• **EXERCISE BRIEF**
Images excepted, the data below must be repeated exactly.

• **DATASET RECORDS**
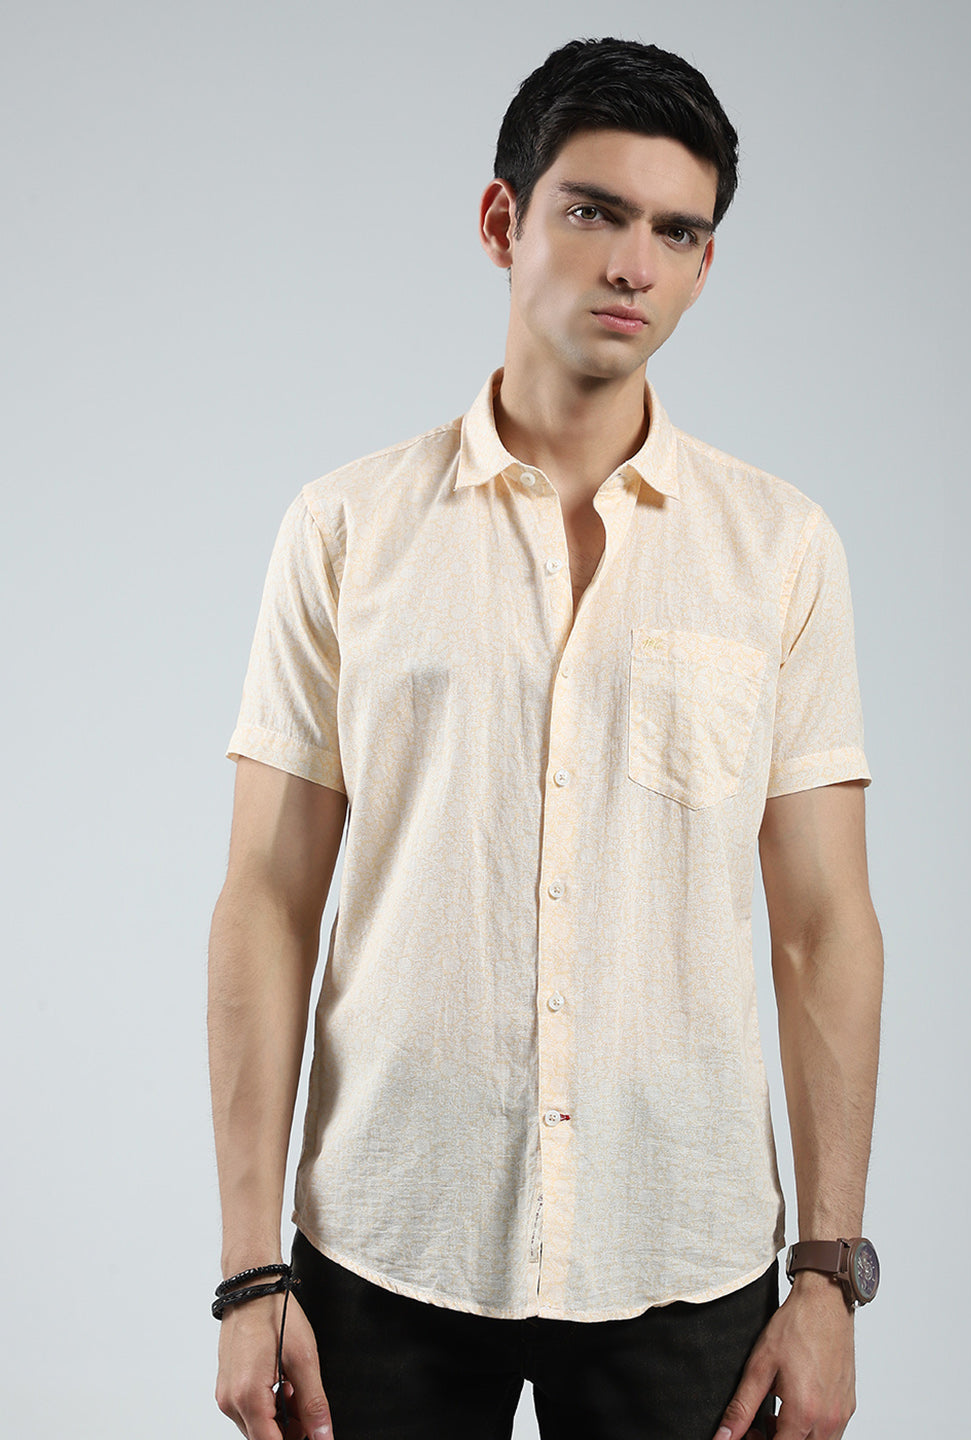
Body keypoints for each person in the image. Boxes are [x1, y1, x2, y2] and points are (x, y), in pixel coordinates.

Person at [208, 35, 884, 1440]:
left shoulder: (781, 550)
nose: (634, 264)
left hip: (683, 1253)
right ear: (502, 219)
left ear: (705, 263)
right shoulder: (345, 532)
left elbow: (823, 924)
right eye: (594, 211)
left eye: (677, 231)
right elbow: (267, 901)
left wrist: (827, 1273)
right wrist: (248, 1272)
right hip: (387, 1246)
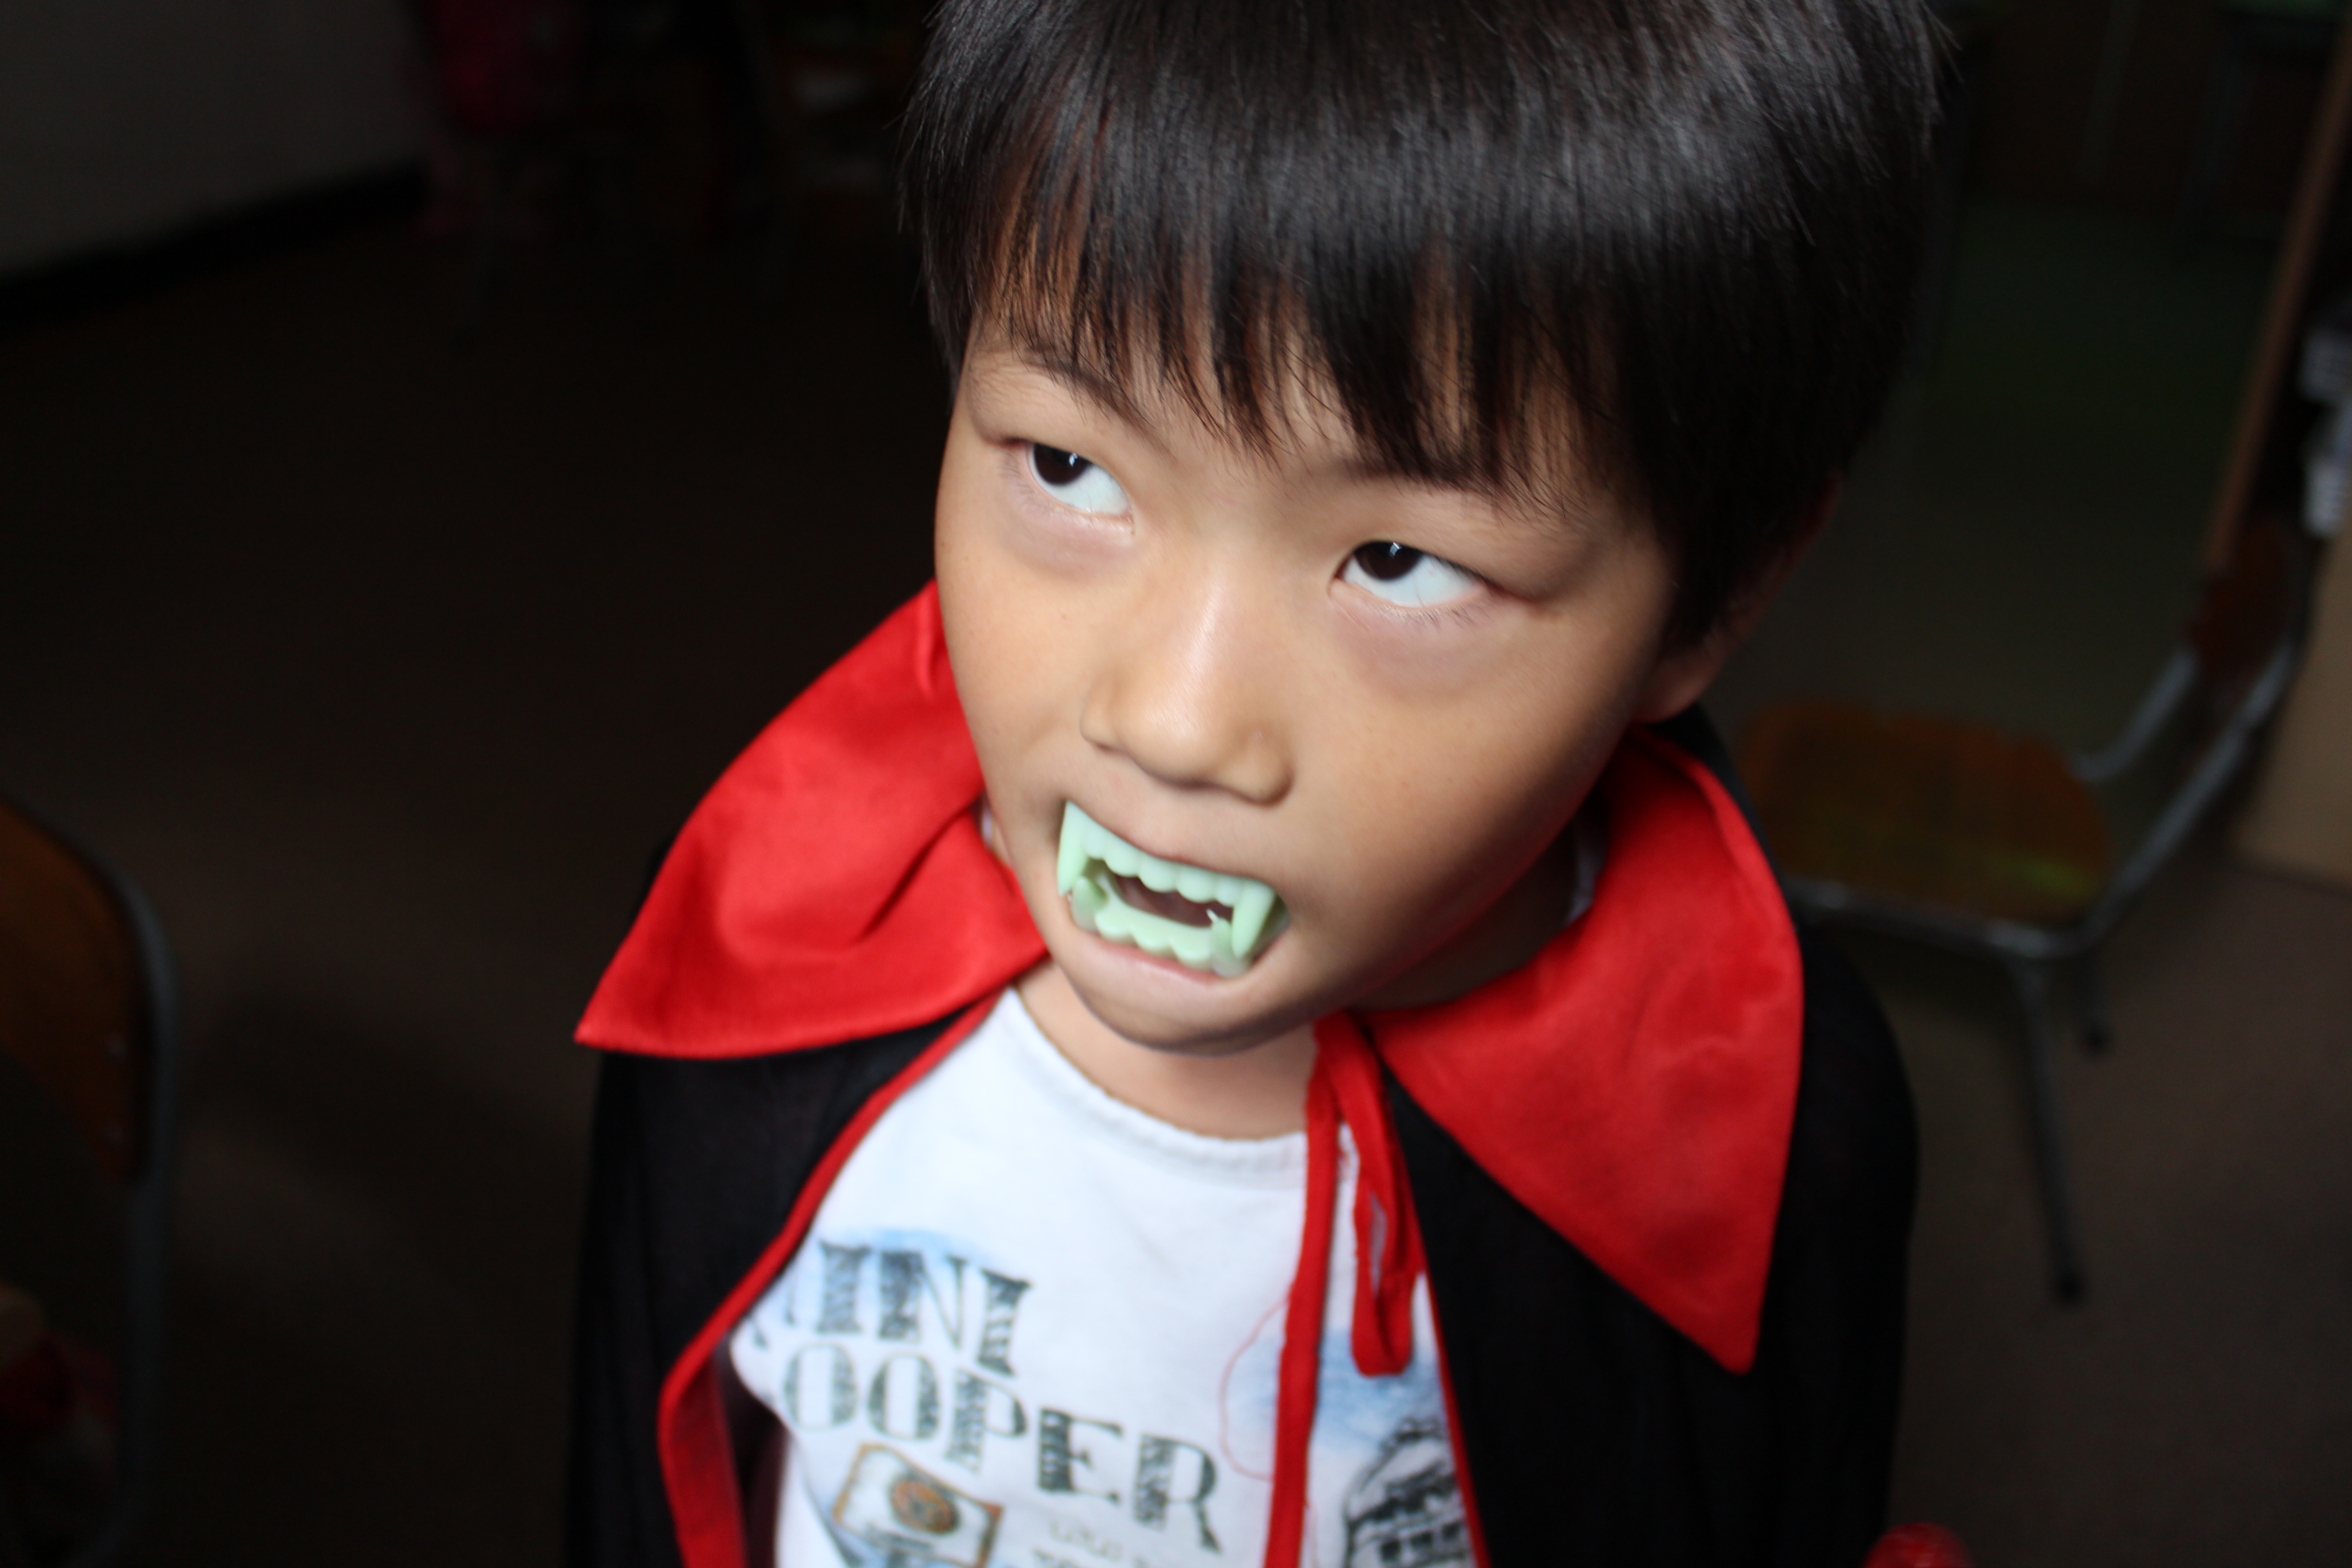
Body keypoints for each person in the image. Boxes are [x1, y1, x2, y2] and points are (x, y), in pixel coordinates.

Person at [566, 1, 1939, 1565]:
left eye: (1401, 561)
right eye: (1070, 467)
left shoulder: (1771, 1127)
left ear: (1721, 600)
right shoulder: (752, 941)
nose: (1175, 723)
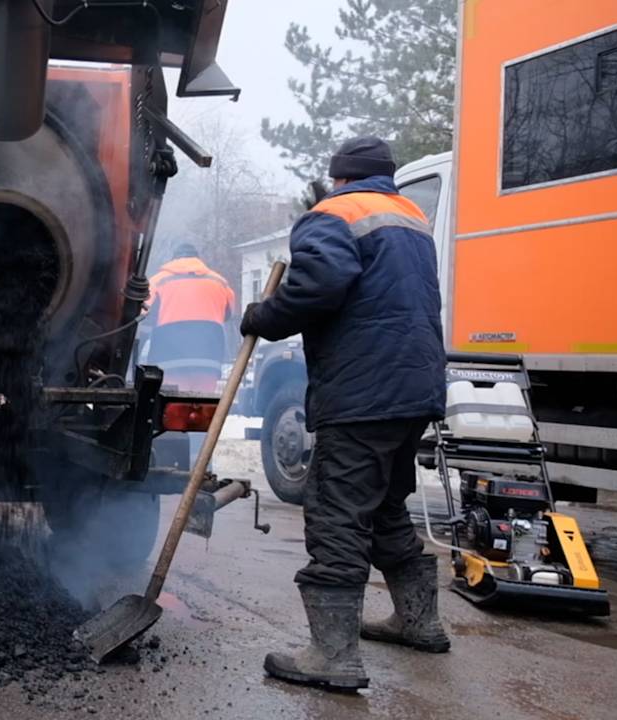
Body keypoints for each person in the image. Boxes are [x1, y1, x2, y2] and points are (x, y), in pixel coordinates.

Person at [241, 136, 449, 691]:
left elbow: (319, 285)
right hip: (416, 385)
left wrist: (263, 316)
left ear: (339, 178)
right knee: (384, 506)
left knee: (336, 510)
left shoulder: (333, 214)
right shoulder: (411, 217)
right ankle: (418, 620)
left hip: (364, 391)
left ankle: (332, 656)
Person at [143, 243, 236, 394]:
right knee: (201, 406)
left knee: (171, 404)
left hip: (168, 357)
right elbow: (228, 313)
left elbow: (144, 312)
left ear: (173, 259)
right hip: (209, 355)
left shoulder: (158, 281)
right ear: (198, 260)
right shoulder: (220, 282)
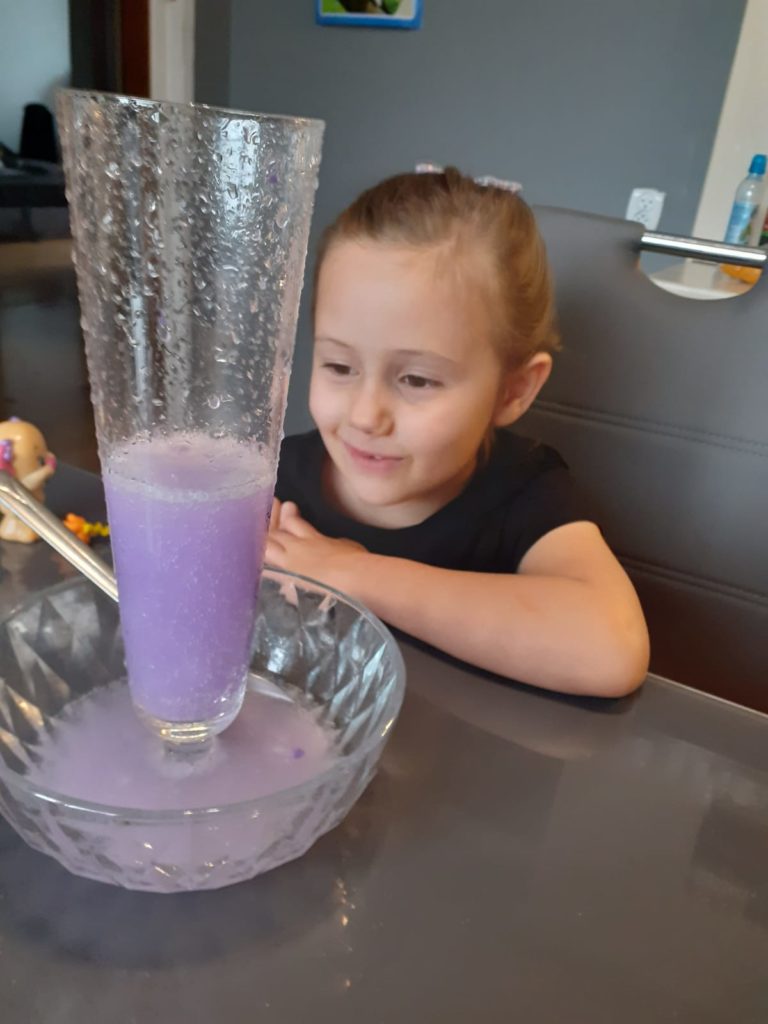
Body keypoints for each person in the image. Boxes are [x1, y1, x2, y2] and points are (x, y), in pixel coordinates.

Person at [267, 167, 649, 697]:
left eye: (416, 379)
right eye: (338, 366)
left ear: (513, 391)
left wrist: (353, 573)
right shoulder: (273, 474)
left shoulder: (525, 494)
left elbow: (611, 649)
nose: (365, 416)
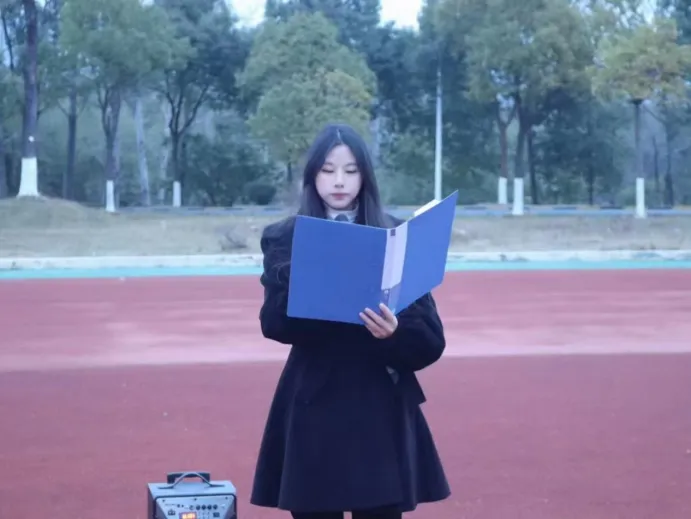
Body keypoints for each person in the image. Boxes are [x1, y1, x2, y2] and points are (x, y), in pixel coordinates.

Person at [250, 123, 451, 519]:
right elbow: (273, 324)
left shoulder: (397, 236)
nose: (339, 181)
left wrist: (393, 334)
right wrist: (323, 296)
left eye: (350, 170)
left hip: (380, 406)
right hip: (313, 405)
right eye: (328, 170)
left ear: (365, 176)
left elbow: (430, 342)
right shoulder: (285, 237)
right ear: (313, 176)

• **REPLY**
Body keypoints for each person in the image. Boxes are [x1, y1, x2, y2] and points are (x, y), in pixel coordinates.

Person at [208, 35, 884, 1440]:
left shoulder: (781, 550)
nose: (634, 264)
left hip: (683, 1253)
right ear: (502, 219)
left ear: (705, 263)
right shoulder: (345, 532)
left elbow: (823, 924)
right eye: (594, 211)
left eye: (677, 231)
right elbow: (267, 901)
left wrist: (827, 1273)
right wrist: (248, 1272)
right hip: (387, 1246)
Body keypoints for each person in the image. Boxes are [x1, y1, x2, y2] and points are (x, y), in pixel coordinates.

Person at [566, 1, 1939, 1565]:
left eye: (1401, 561)
right eye: (1070, 467)
left shoulder: (1771, 1127)
left ear: (1721, 600)
right shoulder: (752, 941)
nose: (1175, 723)
Body keypoints for each person in the image. Boxes are [x1, y1, x2, y2] and points are (x, y), in pixel coordinates.

Person at [241, 136, 449, 691]:
left elbow: (319, 285)
right hip: (416, 385)
left wrist: (263, 316)
left ear: (339, 178)
right knee: (384, 506)
left knee: (336, 510)
left shoulder: (333, 214)
right shoulder: (411, 217)
right ankle: (418, 620)
left hip: (364, 391)
left ankle: (332, 656)
Person at [143, 243, 236, 394]:
right knee: (201, 406)
left knee: (171, 404)
left hip: (168, 357)
right elbow: (228, 313)
left elbow: (144, 312)
left ear: (173, 259)
right hip: (209, 355)
left shoulder: (158, 281)
right ear: (198, 260)
right shoulder: (220, 282)
Body keypoints for each person in the image. Boxes are [x1, y1, x2, y2] and points are (x, y), in pixel coordinates.

Person at [267, 167, 649, 697]:
left eye: (416, 379)
right eye: (338, 366)
left ear: (513, 391)
left wrist: (353, 573)
right shoulder: (273, 474)
left shoulder: (525, 494)
left elbow: (611, 649)
nose: (365, 416)
Body keypoints for each person in the image. Boxes are [x1, y1, x2, y2] and points are (x, y), in pixel coordinates.

Person at [250, 123, 451, 519]:
right elbow: (273, 324)
left shoulder: (397, 236)
nose: (339, 181)
left wrist: (393, 334)
right wrist: (323, 296)
left eye: (350, 170)
left hip: (380, 406)
right hip: (313, 405)
right eye: (328, 170)
left ear: (365, 176)
left elbow: (430, 342)
right shoulder: (285, 237)
right ear: (313, 176)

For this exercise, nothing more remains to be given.